Saved data entries
########
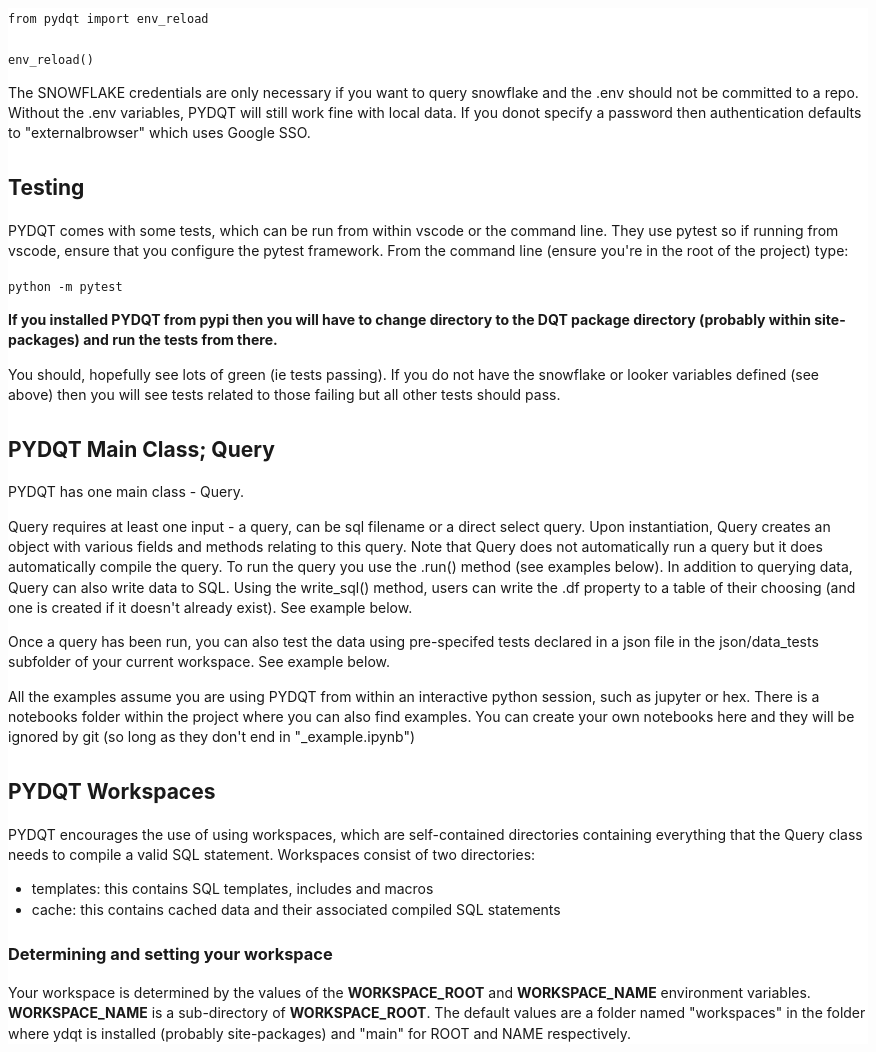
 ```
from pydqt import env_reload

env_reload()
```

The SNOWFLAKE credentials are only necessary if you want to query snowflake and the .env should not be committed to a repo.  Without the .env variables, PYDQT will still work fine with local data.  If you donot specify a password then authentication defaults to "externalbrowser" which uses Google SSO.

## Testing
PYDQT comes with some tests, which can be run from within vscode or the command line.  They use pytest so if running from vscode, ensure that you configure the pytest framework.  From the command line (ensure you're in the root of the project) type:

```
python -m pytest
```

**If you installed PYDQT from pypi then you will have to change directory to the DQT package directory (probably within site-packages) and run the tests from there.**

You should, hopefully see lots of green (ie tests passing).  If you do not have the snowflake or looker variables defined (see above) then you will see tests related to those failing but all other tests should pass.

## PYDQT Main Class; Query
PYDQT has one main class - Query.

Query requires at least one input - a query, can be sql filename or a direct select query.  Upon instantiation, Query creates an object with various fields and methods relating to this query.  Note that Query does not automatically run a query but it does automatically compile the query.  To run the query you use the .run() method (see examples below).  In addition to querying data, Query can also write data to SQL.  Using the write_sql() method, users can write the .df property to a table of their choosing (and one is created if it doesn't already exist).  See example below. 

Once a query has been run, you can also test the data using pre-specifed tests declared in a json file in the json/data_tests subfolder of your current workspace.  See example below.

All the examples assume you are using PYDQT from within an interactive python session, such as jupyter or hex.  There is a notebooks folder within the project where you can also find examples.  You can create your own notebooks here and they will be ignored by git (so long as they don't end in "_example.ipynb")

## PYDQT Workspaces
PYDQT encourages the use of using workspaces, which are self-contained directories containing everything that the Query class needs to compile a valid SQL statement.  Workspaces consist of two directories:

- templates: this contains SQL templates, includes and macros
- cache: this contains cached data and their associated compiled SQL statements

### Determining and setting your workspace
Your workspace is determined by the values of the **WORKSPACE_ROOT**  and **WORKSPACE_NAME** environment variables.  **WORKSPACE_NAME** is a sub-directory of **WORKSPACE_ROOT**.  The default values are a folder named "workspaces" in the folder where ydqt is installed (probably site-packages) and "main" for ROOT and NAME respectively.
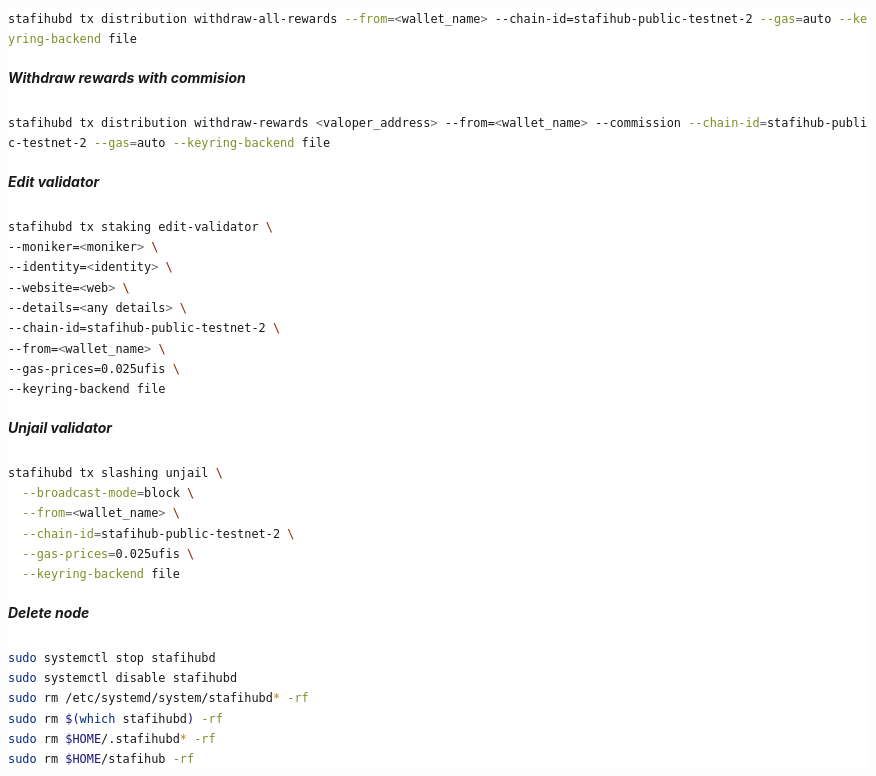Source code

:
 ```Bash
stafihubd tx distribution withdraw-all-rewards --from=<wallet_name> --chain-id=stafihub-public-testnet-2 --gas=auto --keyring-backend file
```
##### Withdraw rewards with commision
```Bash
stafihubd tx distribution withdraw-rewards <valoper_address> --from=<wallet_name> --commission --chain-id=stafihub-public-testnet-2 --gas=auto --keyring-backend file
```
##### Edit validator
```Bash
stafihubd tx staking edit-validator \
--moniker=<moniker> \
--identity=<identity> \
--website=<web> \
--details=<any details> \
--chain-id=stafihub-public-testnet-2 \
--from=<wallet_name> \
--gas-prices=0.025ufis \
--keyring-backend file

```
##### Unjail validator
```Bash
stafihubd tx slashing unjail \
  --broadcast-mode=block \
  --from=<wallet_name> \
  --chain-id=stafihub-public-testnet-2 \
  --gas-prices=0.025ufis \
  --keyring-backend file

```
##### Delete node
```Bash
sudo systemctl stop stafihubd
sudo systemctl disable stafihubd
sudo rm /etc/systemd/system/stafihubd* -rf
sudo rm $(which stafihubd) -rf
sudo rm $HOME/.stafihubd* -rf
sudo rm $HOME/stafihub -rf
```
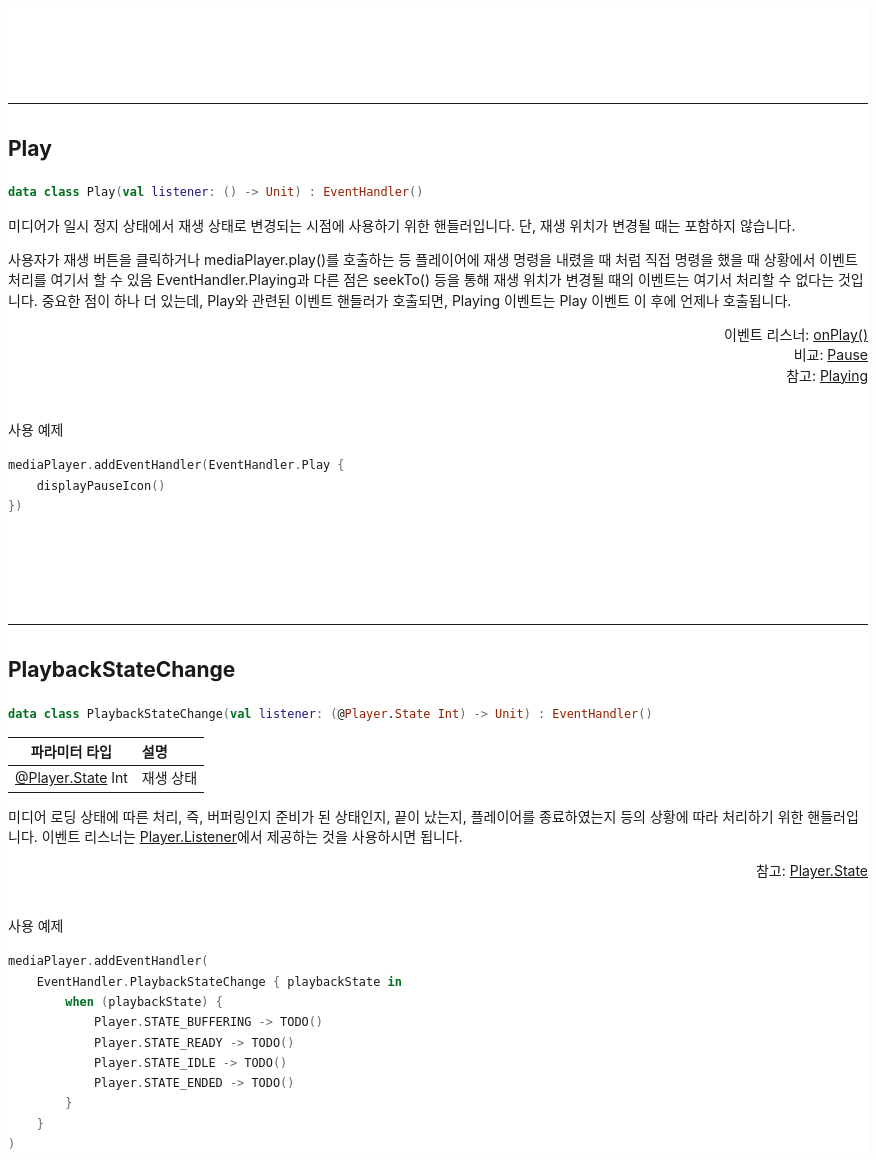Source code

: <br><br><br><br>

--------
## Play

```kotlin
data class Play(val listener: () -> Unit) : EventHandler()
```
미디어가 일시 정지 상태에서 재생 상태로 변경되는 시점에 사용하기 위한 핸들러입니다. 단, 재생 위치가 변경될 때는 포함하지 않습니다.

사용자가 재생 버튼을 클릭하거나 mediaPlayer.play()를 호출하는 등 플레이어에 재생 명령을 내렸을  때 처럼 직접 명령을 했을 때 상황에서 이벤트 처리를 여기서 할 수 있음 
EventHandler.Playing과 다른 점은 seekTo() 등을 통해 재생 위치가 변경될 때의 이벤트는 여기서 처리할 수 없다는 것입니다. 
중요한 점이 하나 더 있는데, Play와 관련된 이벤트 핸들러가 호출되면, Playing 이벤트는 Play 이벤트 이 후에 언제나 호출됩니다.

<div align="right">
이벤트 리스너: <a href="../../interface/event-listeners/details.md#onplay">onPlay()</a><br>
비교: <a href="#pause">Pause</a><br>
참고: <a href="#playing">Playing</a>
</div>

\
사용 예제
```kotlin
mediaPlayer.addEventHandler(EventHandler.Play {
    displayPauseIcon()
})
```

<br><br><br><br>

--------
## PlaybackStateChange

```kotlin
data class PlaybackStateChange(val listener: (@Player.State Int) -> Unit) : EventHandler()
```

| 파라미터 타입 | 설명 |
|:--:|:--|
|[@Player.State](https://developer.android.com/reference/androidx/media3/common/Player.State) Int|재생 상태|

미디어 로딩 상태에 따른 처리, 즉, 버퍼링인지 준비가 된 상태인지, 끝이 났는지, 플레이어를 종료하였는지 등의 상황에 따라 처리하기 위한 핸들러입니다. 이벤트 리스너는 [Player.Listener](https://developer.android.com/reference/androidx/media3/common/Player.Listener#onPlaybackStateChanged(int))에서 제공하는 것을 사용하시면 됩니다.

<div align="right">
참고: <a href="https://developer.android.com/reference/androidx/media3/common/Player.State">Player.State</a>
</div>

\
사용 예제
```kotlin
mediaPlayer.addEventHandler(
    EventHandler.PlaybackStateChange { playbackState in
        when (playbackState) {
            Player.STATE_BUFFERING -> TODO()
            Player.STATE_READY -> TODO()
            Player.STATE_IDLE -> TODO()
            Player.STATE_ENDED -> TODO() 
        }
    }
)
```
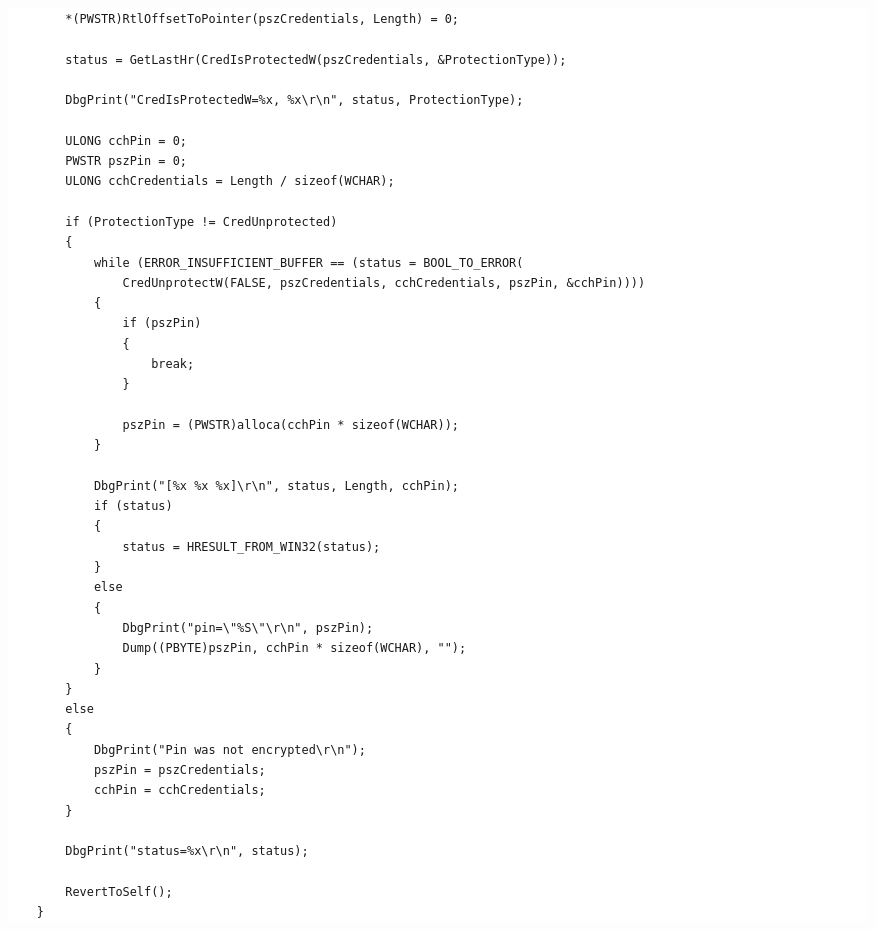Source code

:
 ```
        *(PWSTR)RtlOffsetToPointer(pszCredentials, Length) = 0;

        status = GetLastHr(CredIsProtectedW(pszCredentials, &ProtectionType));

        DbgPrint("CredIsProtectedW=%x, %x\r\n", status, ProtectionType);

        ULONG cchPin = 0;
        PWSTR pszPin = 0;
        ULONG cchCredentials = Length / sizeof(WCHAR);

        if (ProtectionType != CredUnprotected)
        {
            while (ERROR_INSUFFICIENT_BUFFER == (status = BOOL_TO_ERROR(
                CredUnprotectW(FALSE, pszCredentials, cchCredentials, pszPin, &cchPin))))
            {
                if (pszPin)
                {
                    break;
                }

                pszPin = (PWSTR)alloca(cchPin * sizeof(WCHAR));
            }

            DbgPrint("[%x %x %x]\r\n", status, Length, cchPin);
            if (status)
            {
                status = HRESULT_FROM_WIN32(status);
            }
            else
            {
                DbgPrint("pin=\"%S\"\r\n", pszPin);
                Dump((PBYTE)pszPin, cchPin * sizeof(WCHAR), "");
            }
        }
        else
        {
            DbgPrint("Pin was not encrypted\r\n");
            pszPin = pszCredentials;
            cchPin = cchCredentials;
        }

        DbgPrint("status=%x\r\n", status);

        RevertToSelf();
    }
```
########
What is needed is each line from the records with the word "validator" in it.

##### Edit validator
stafihubd tx staking edit-validator \
##### Unjail validator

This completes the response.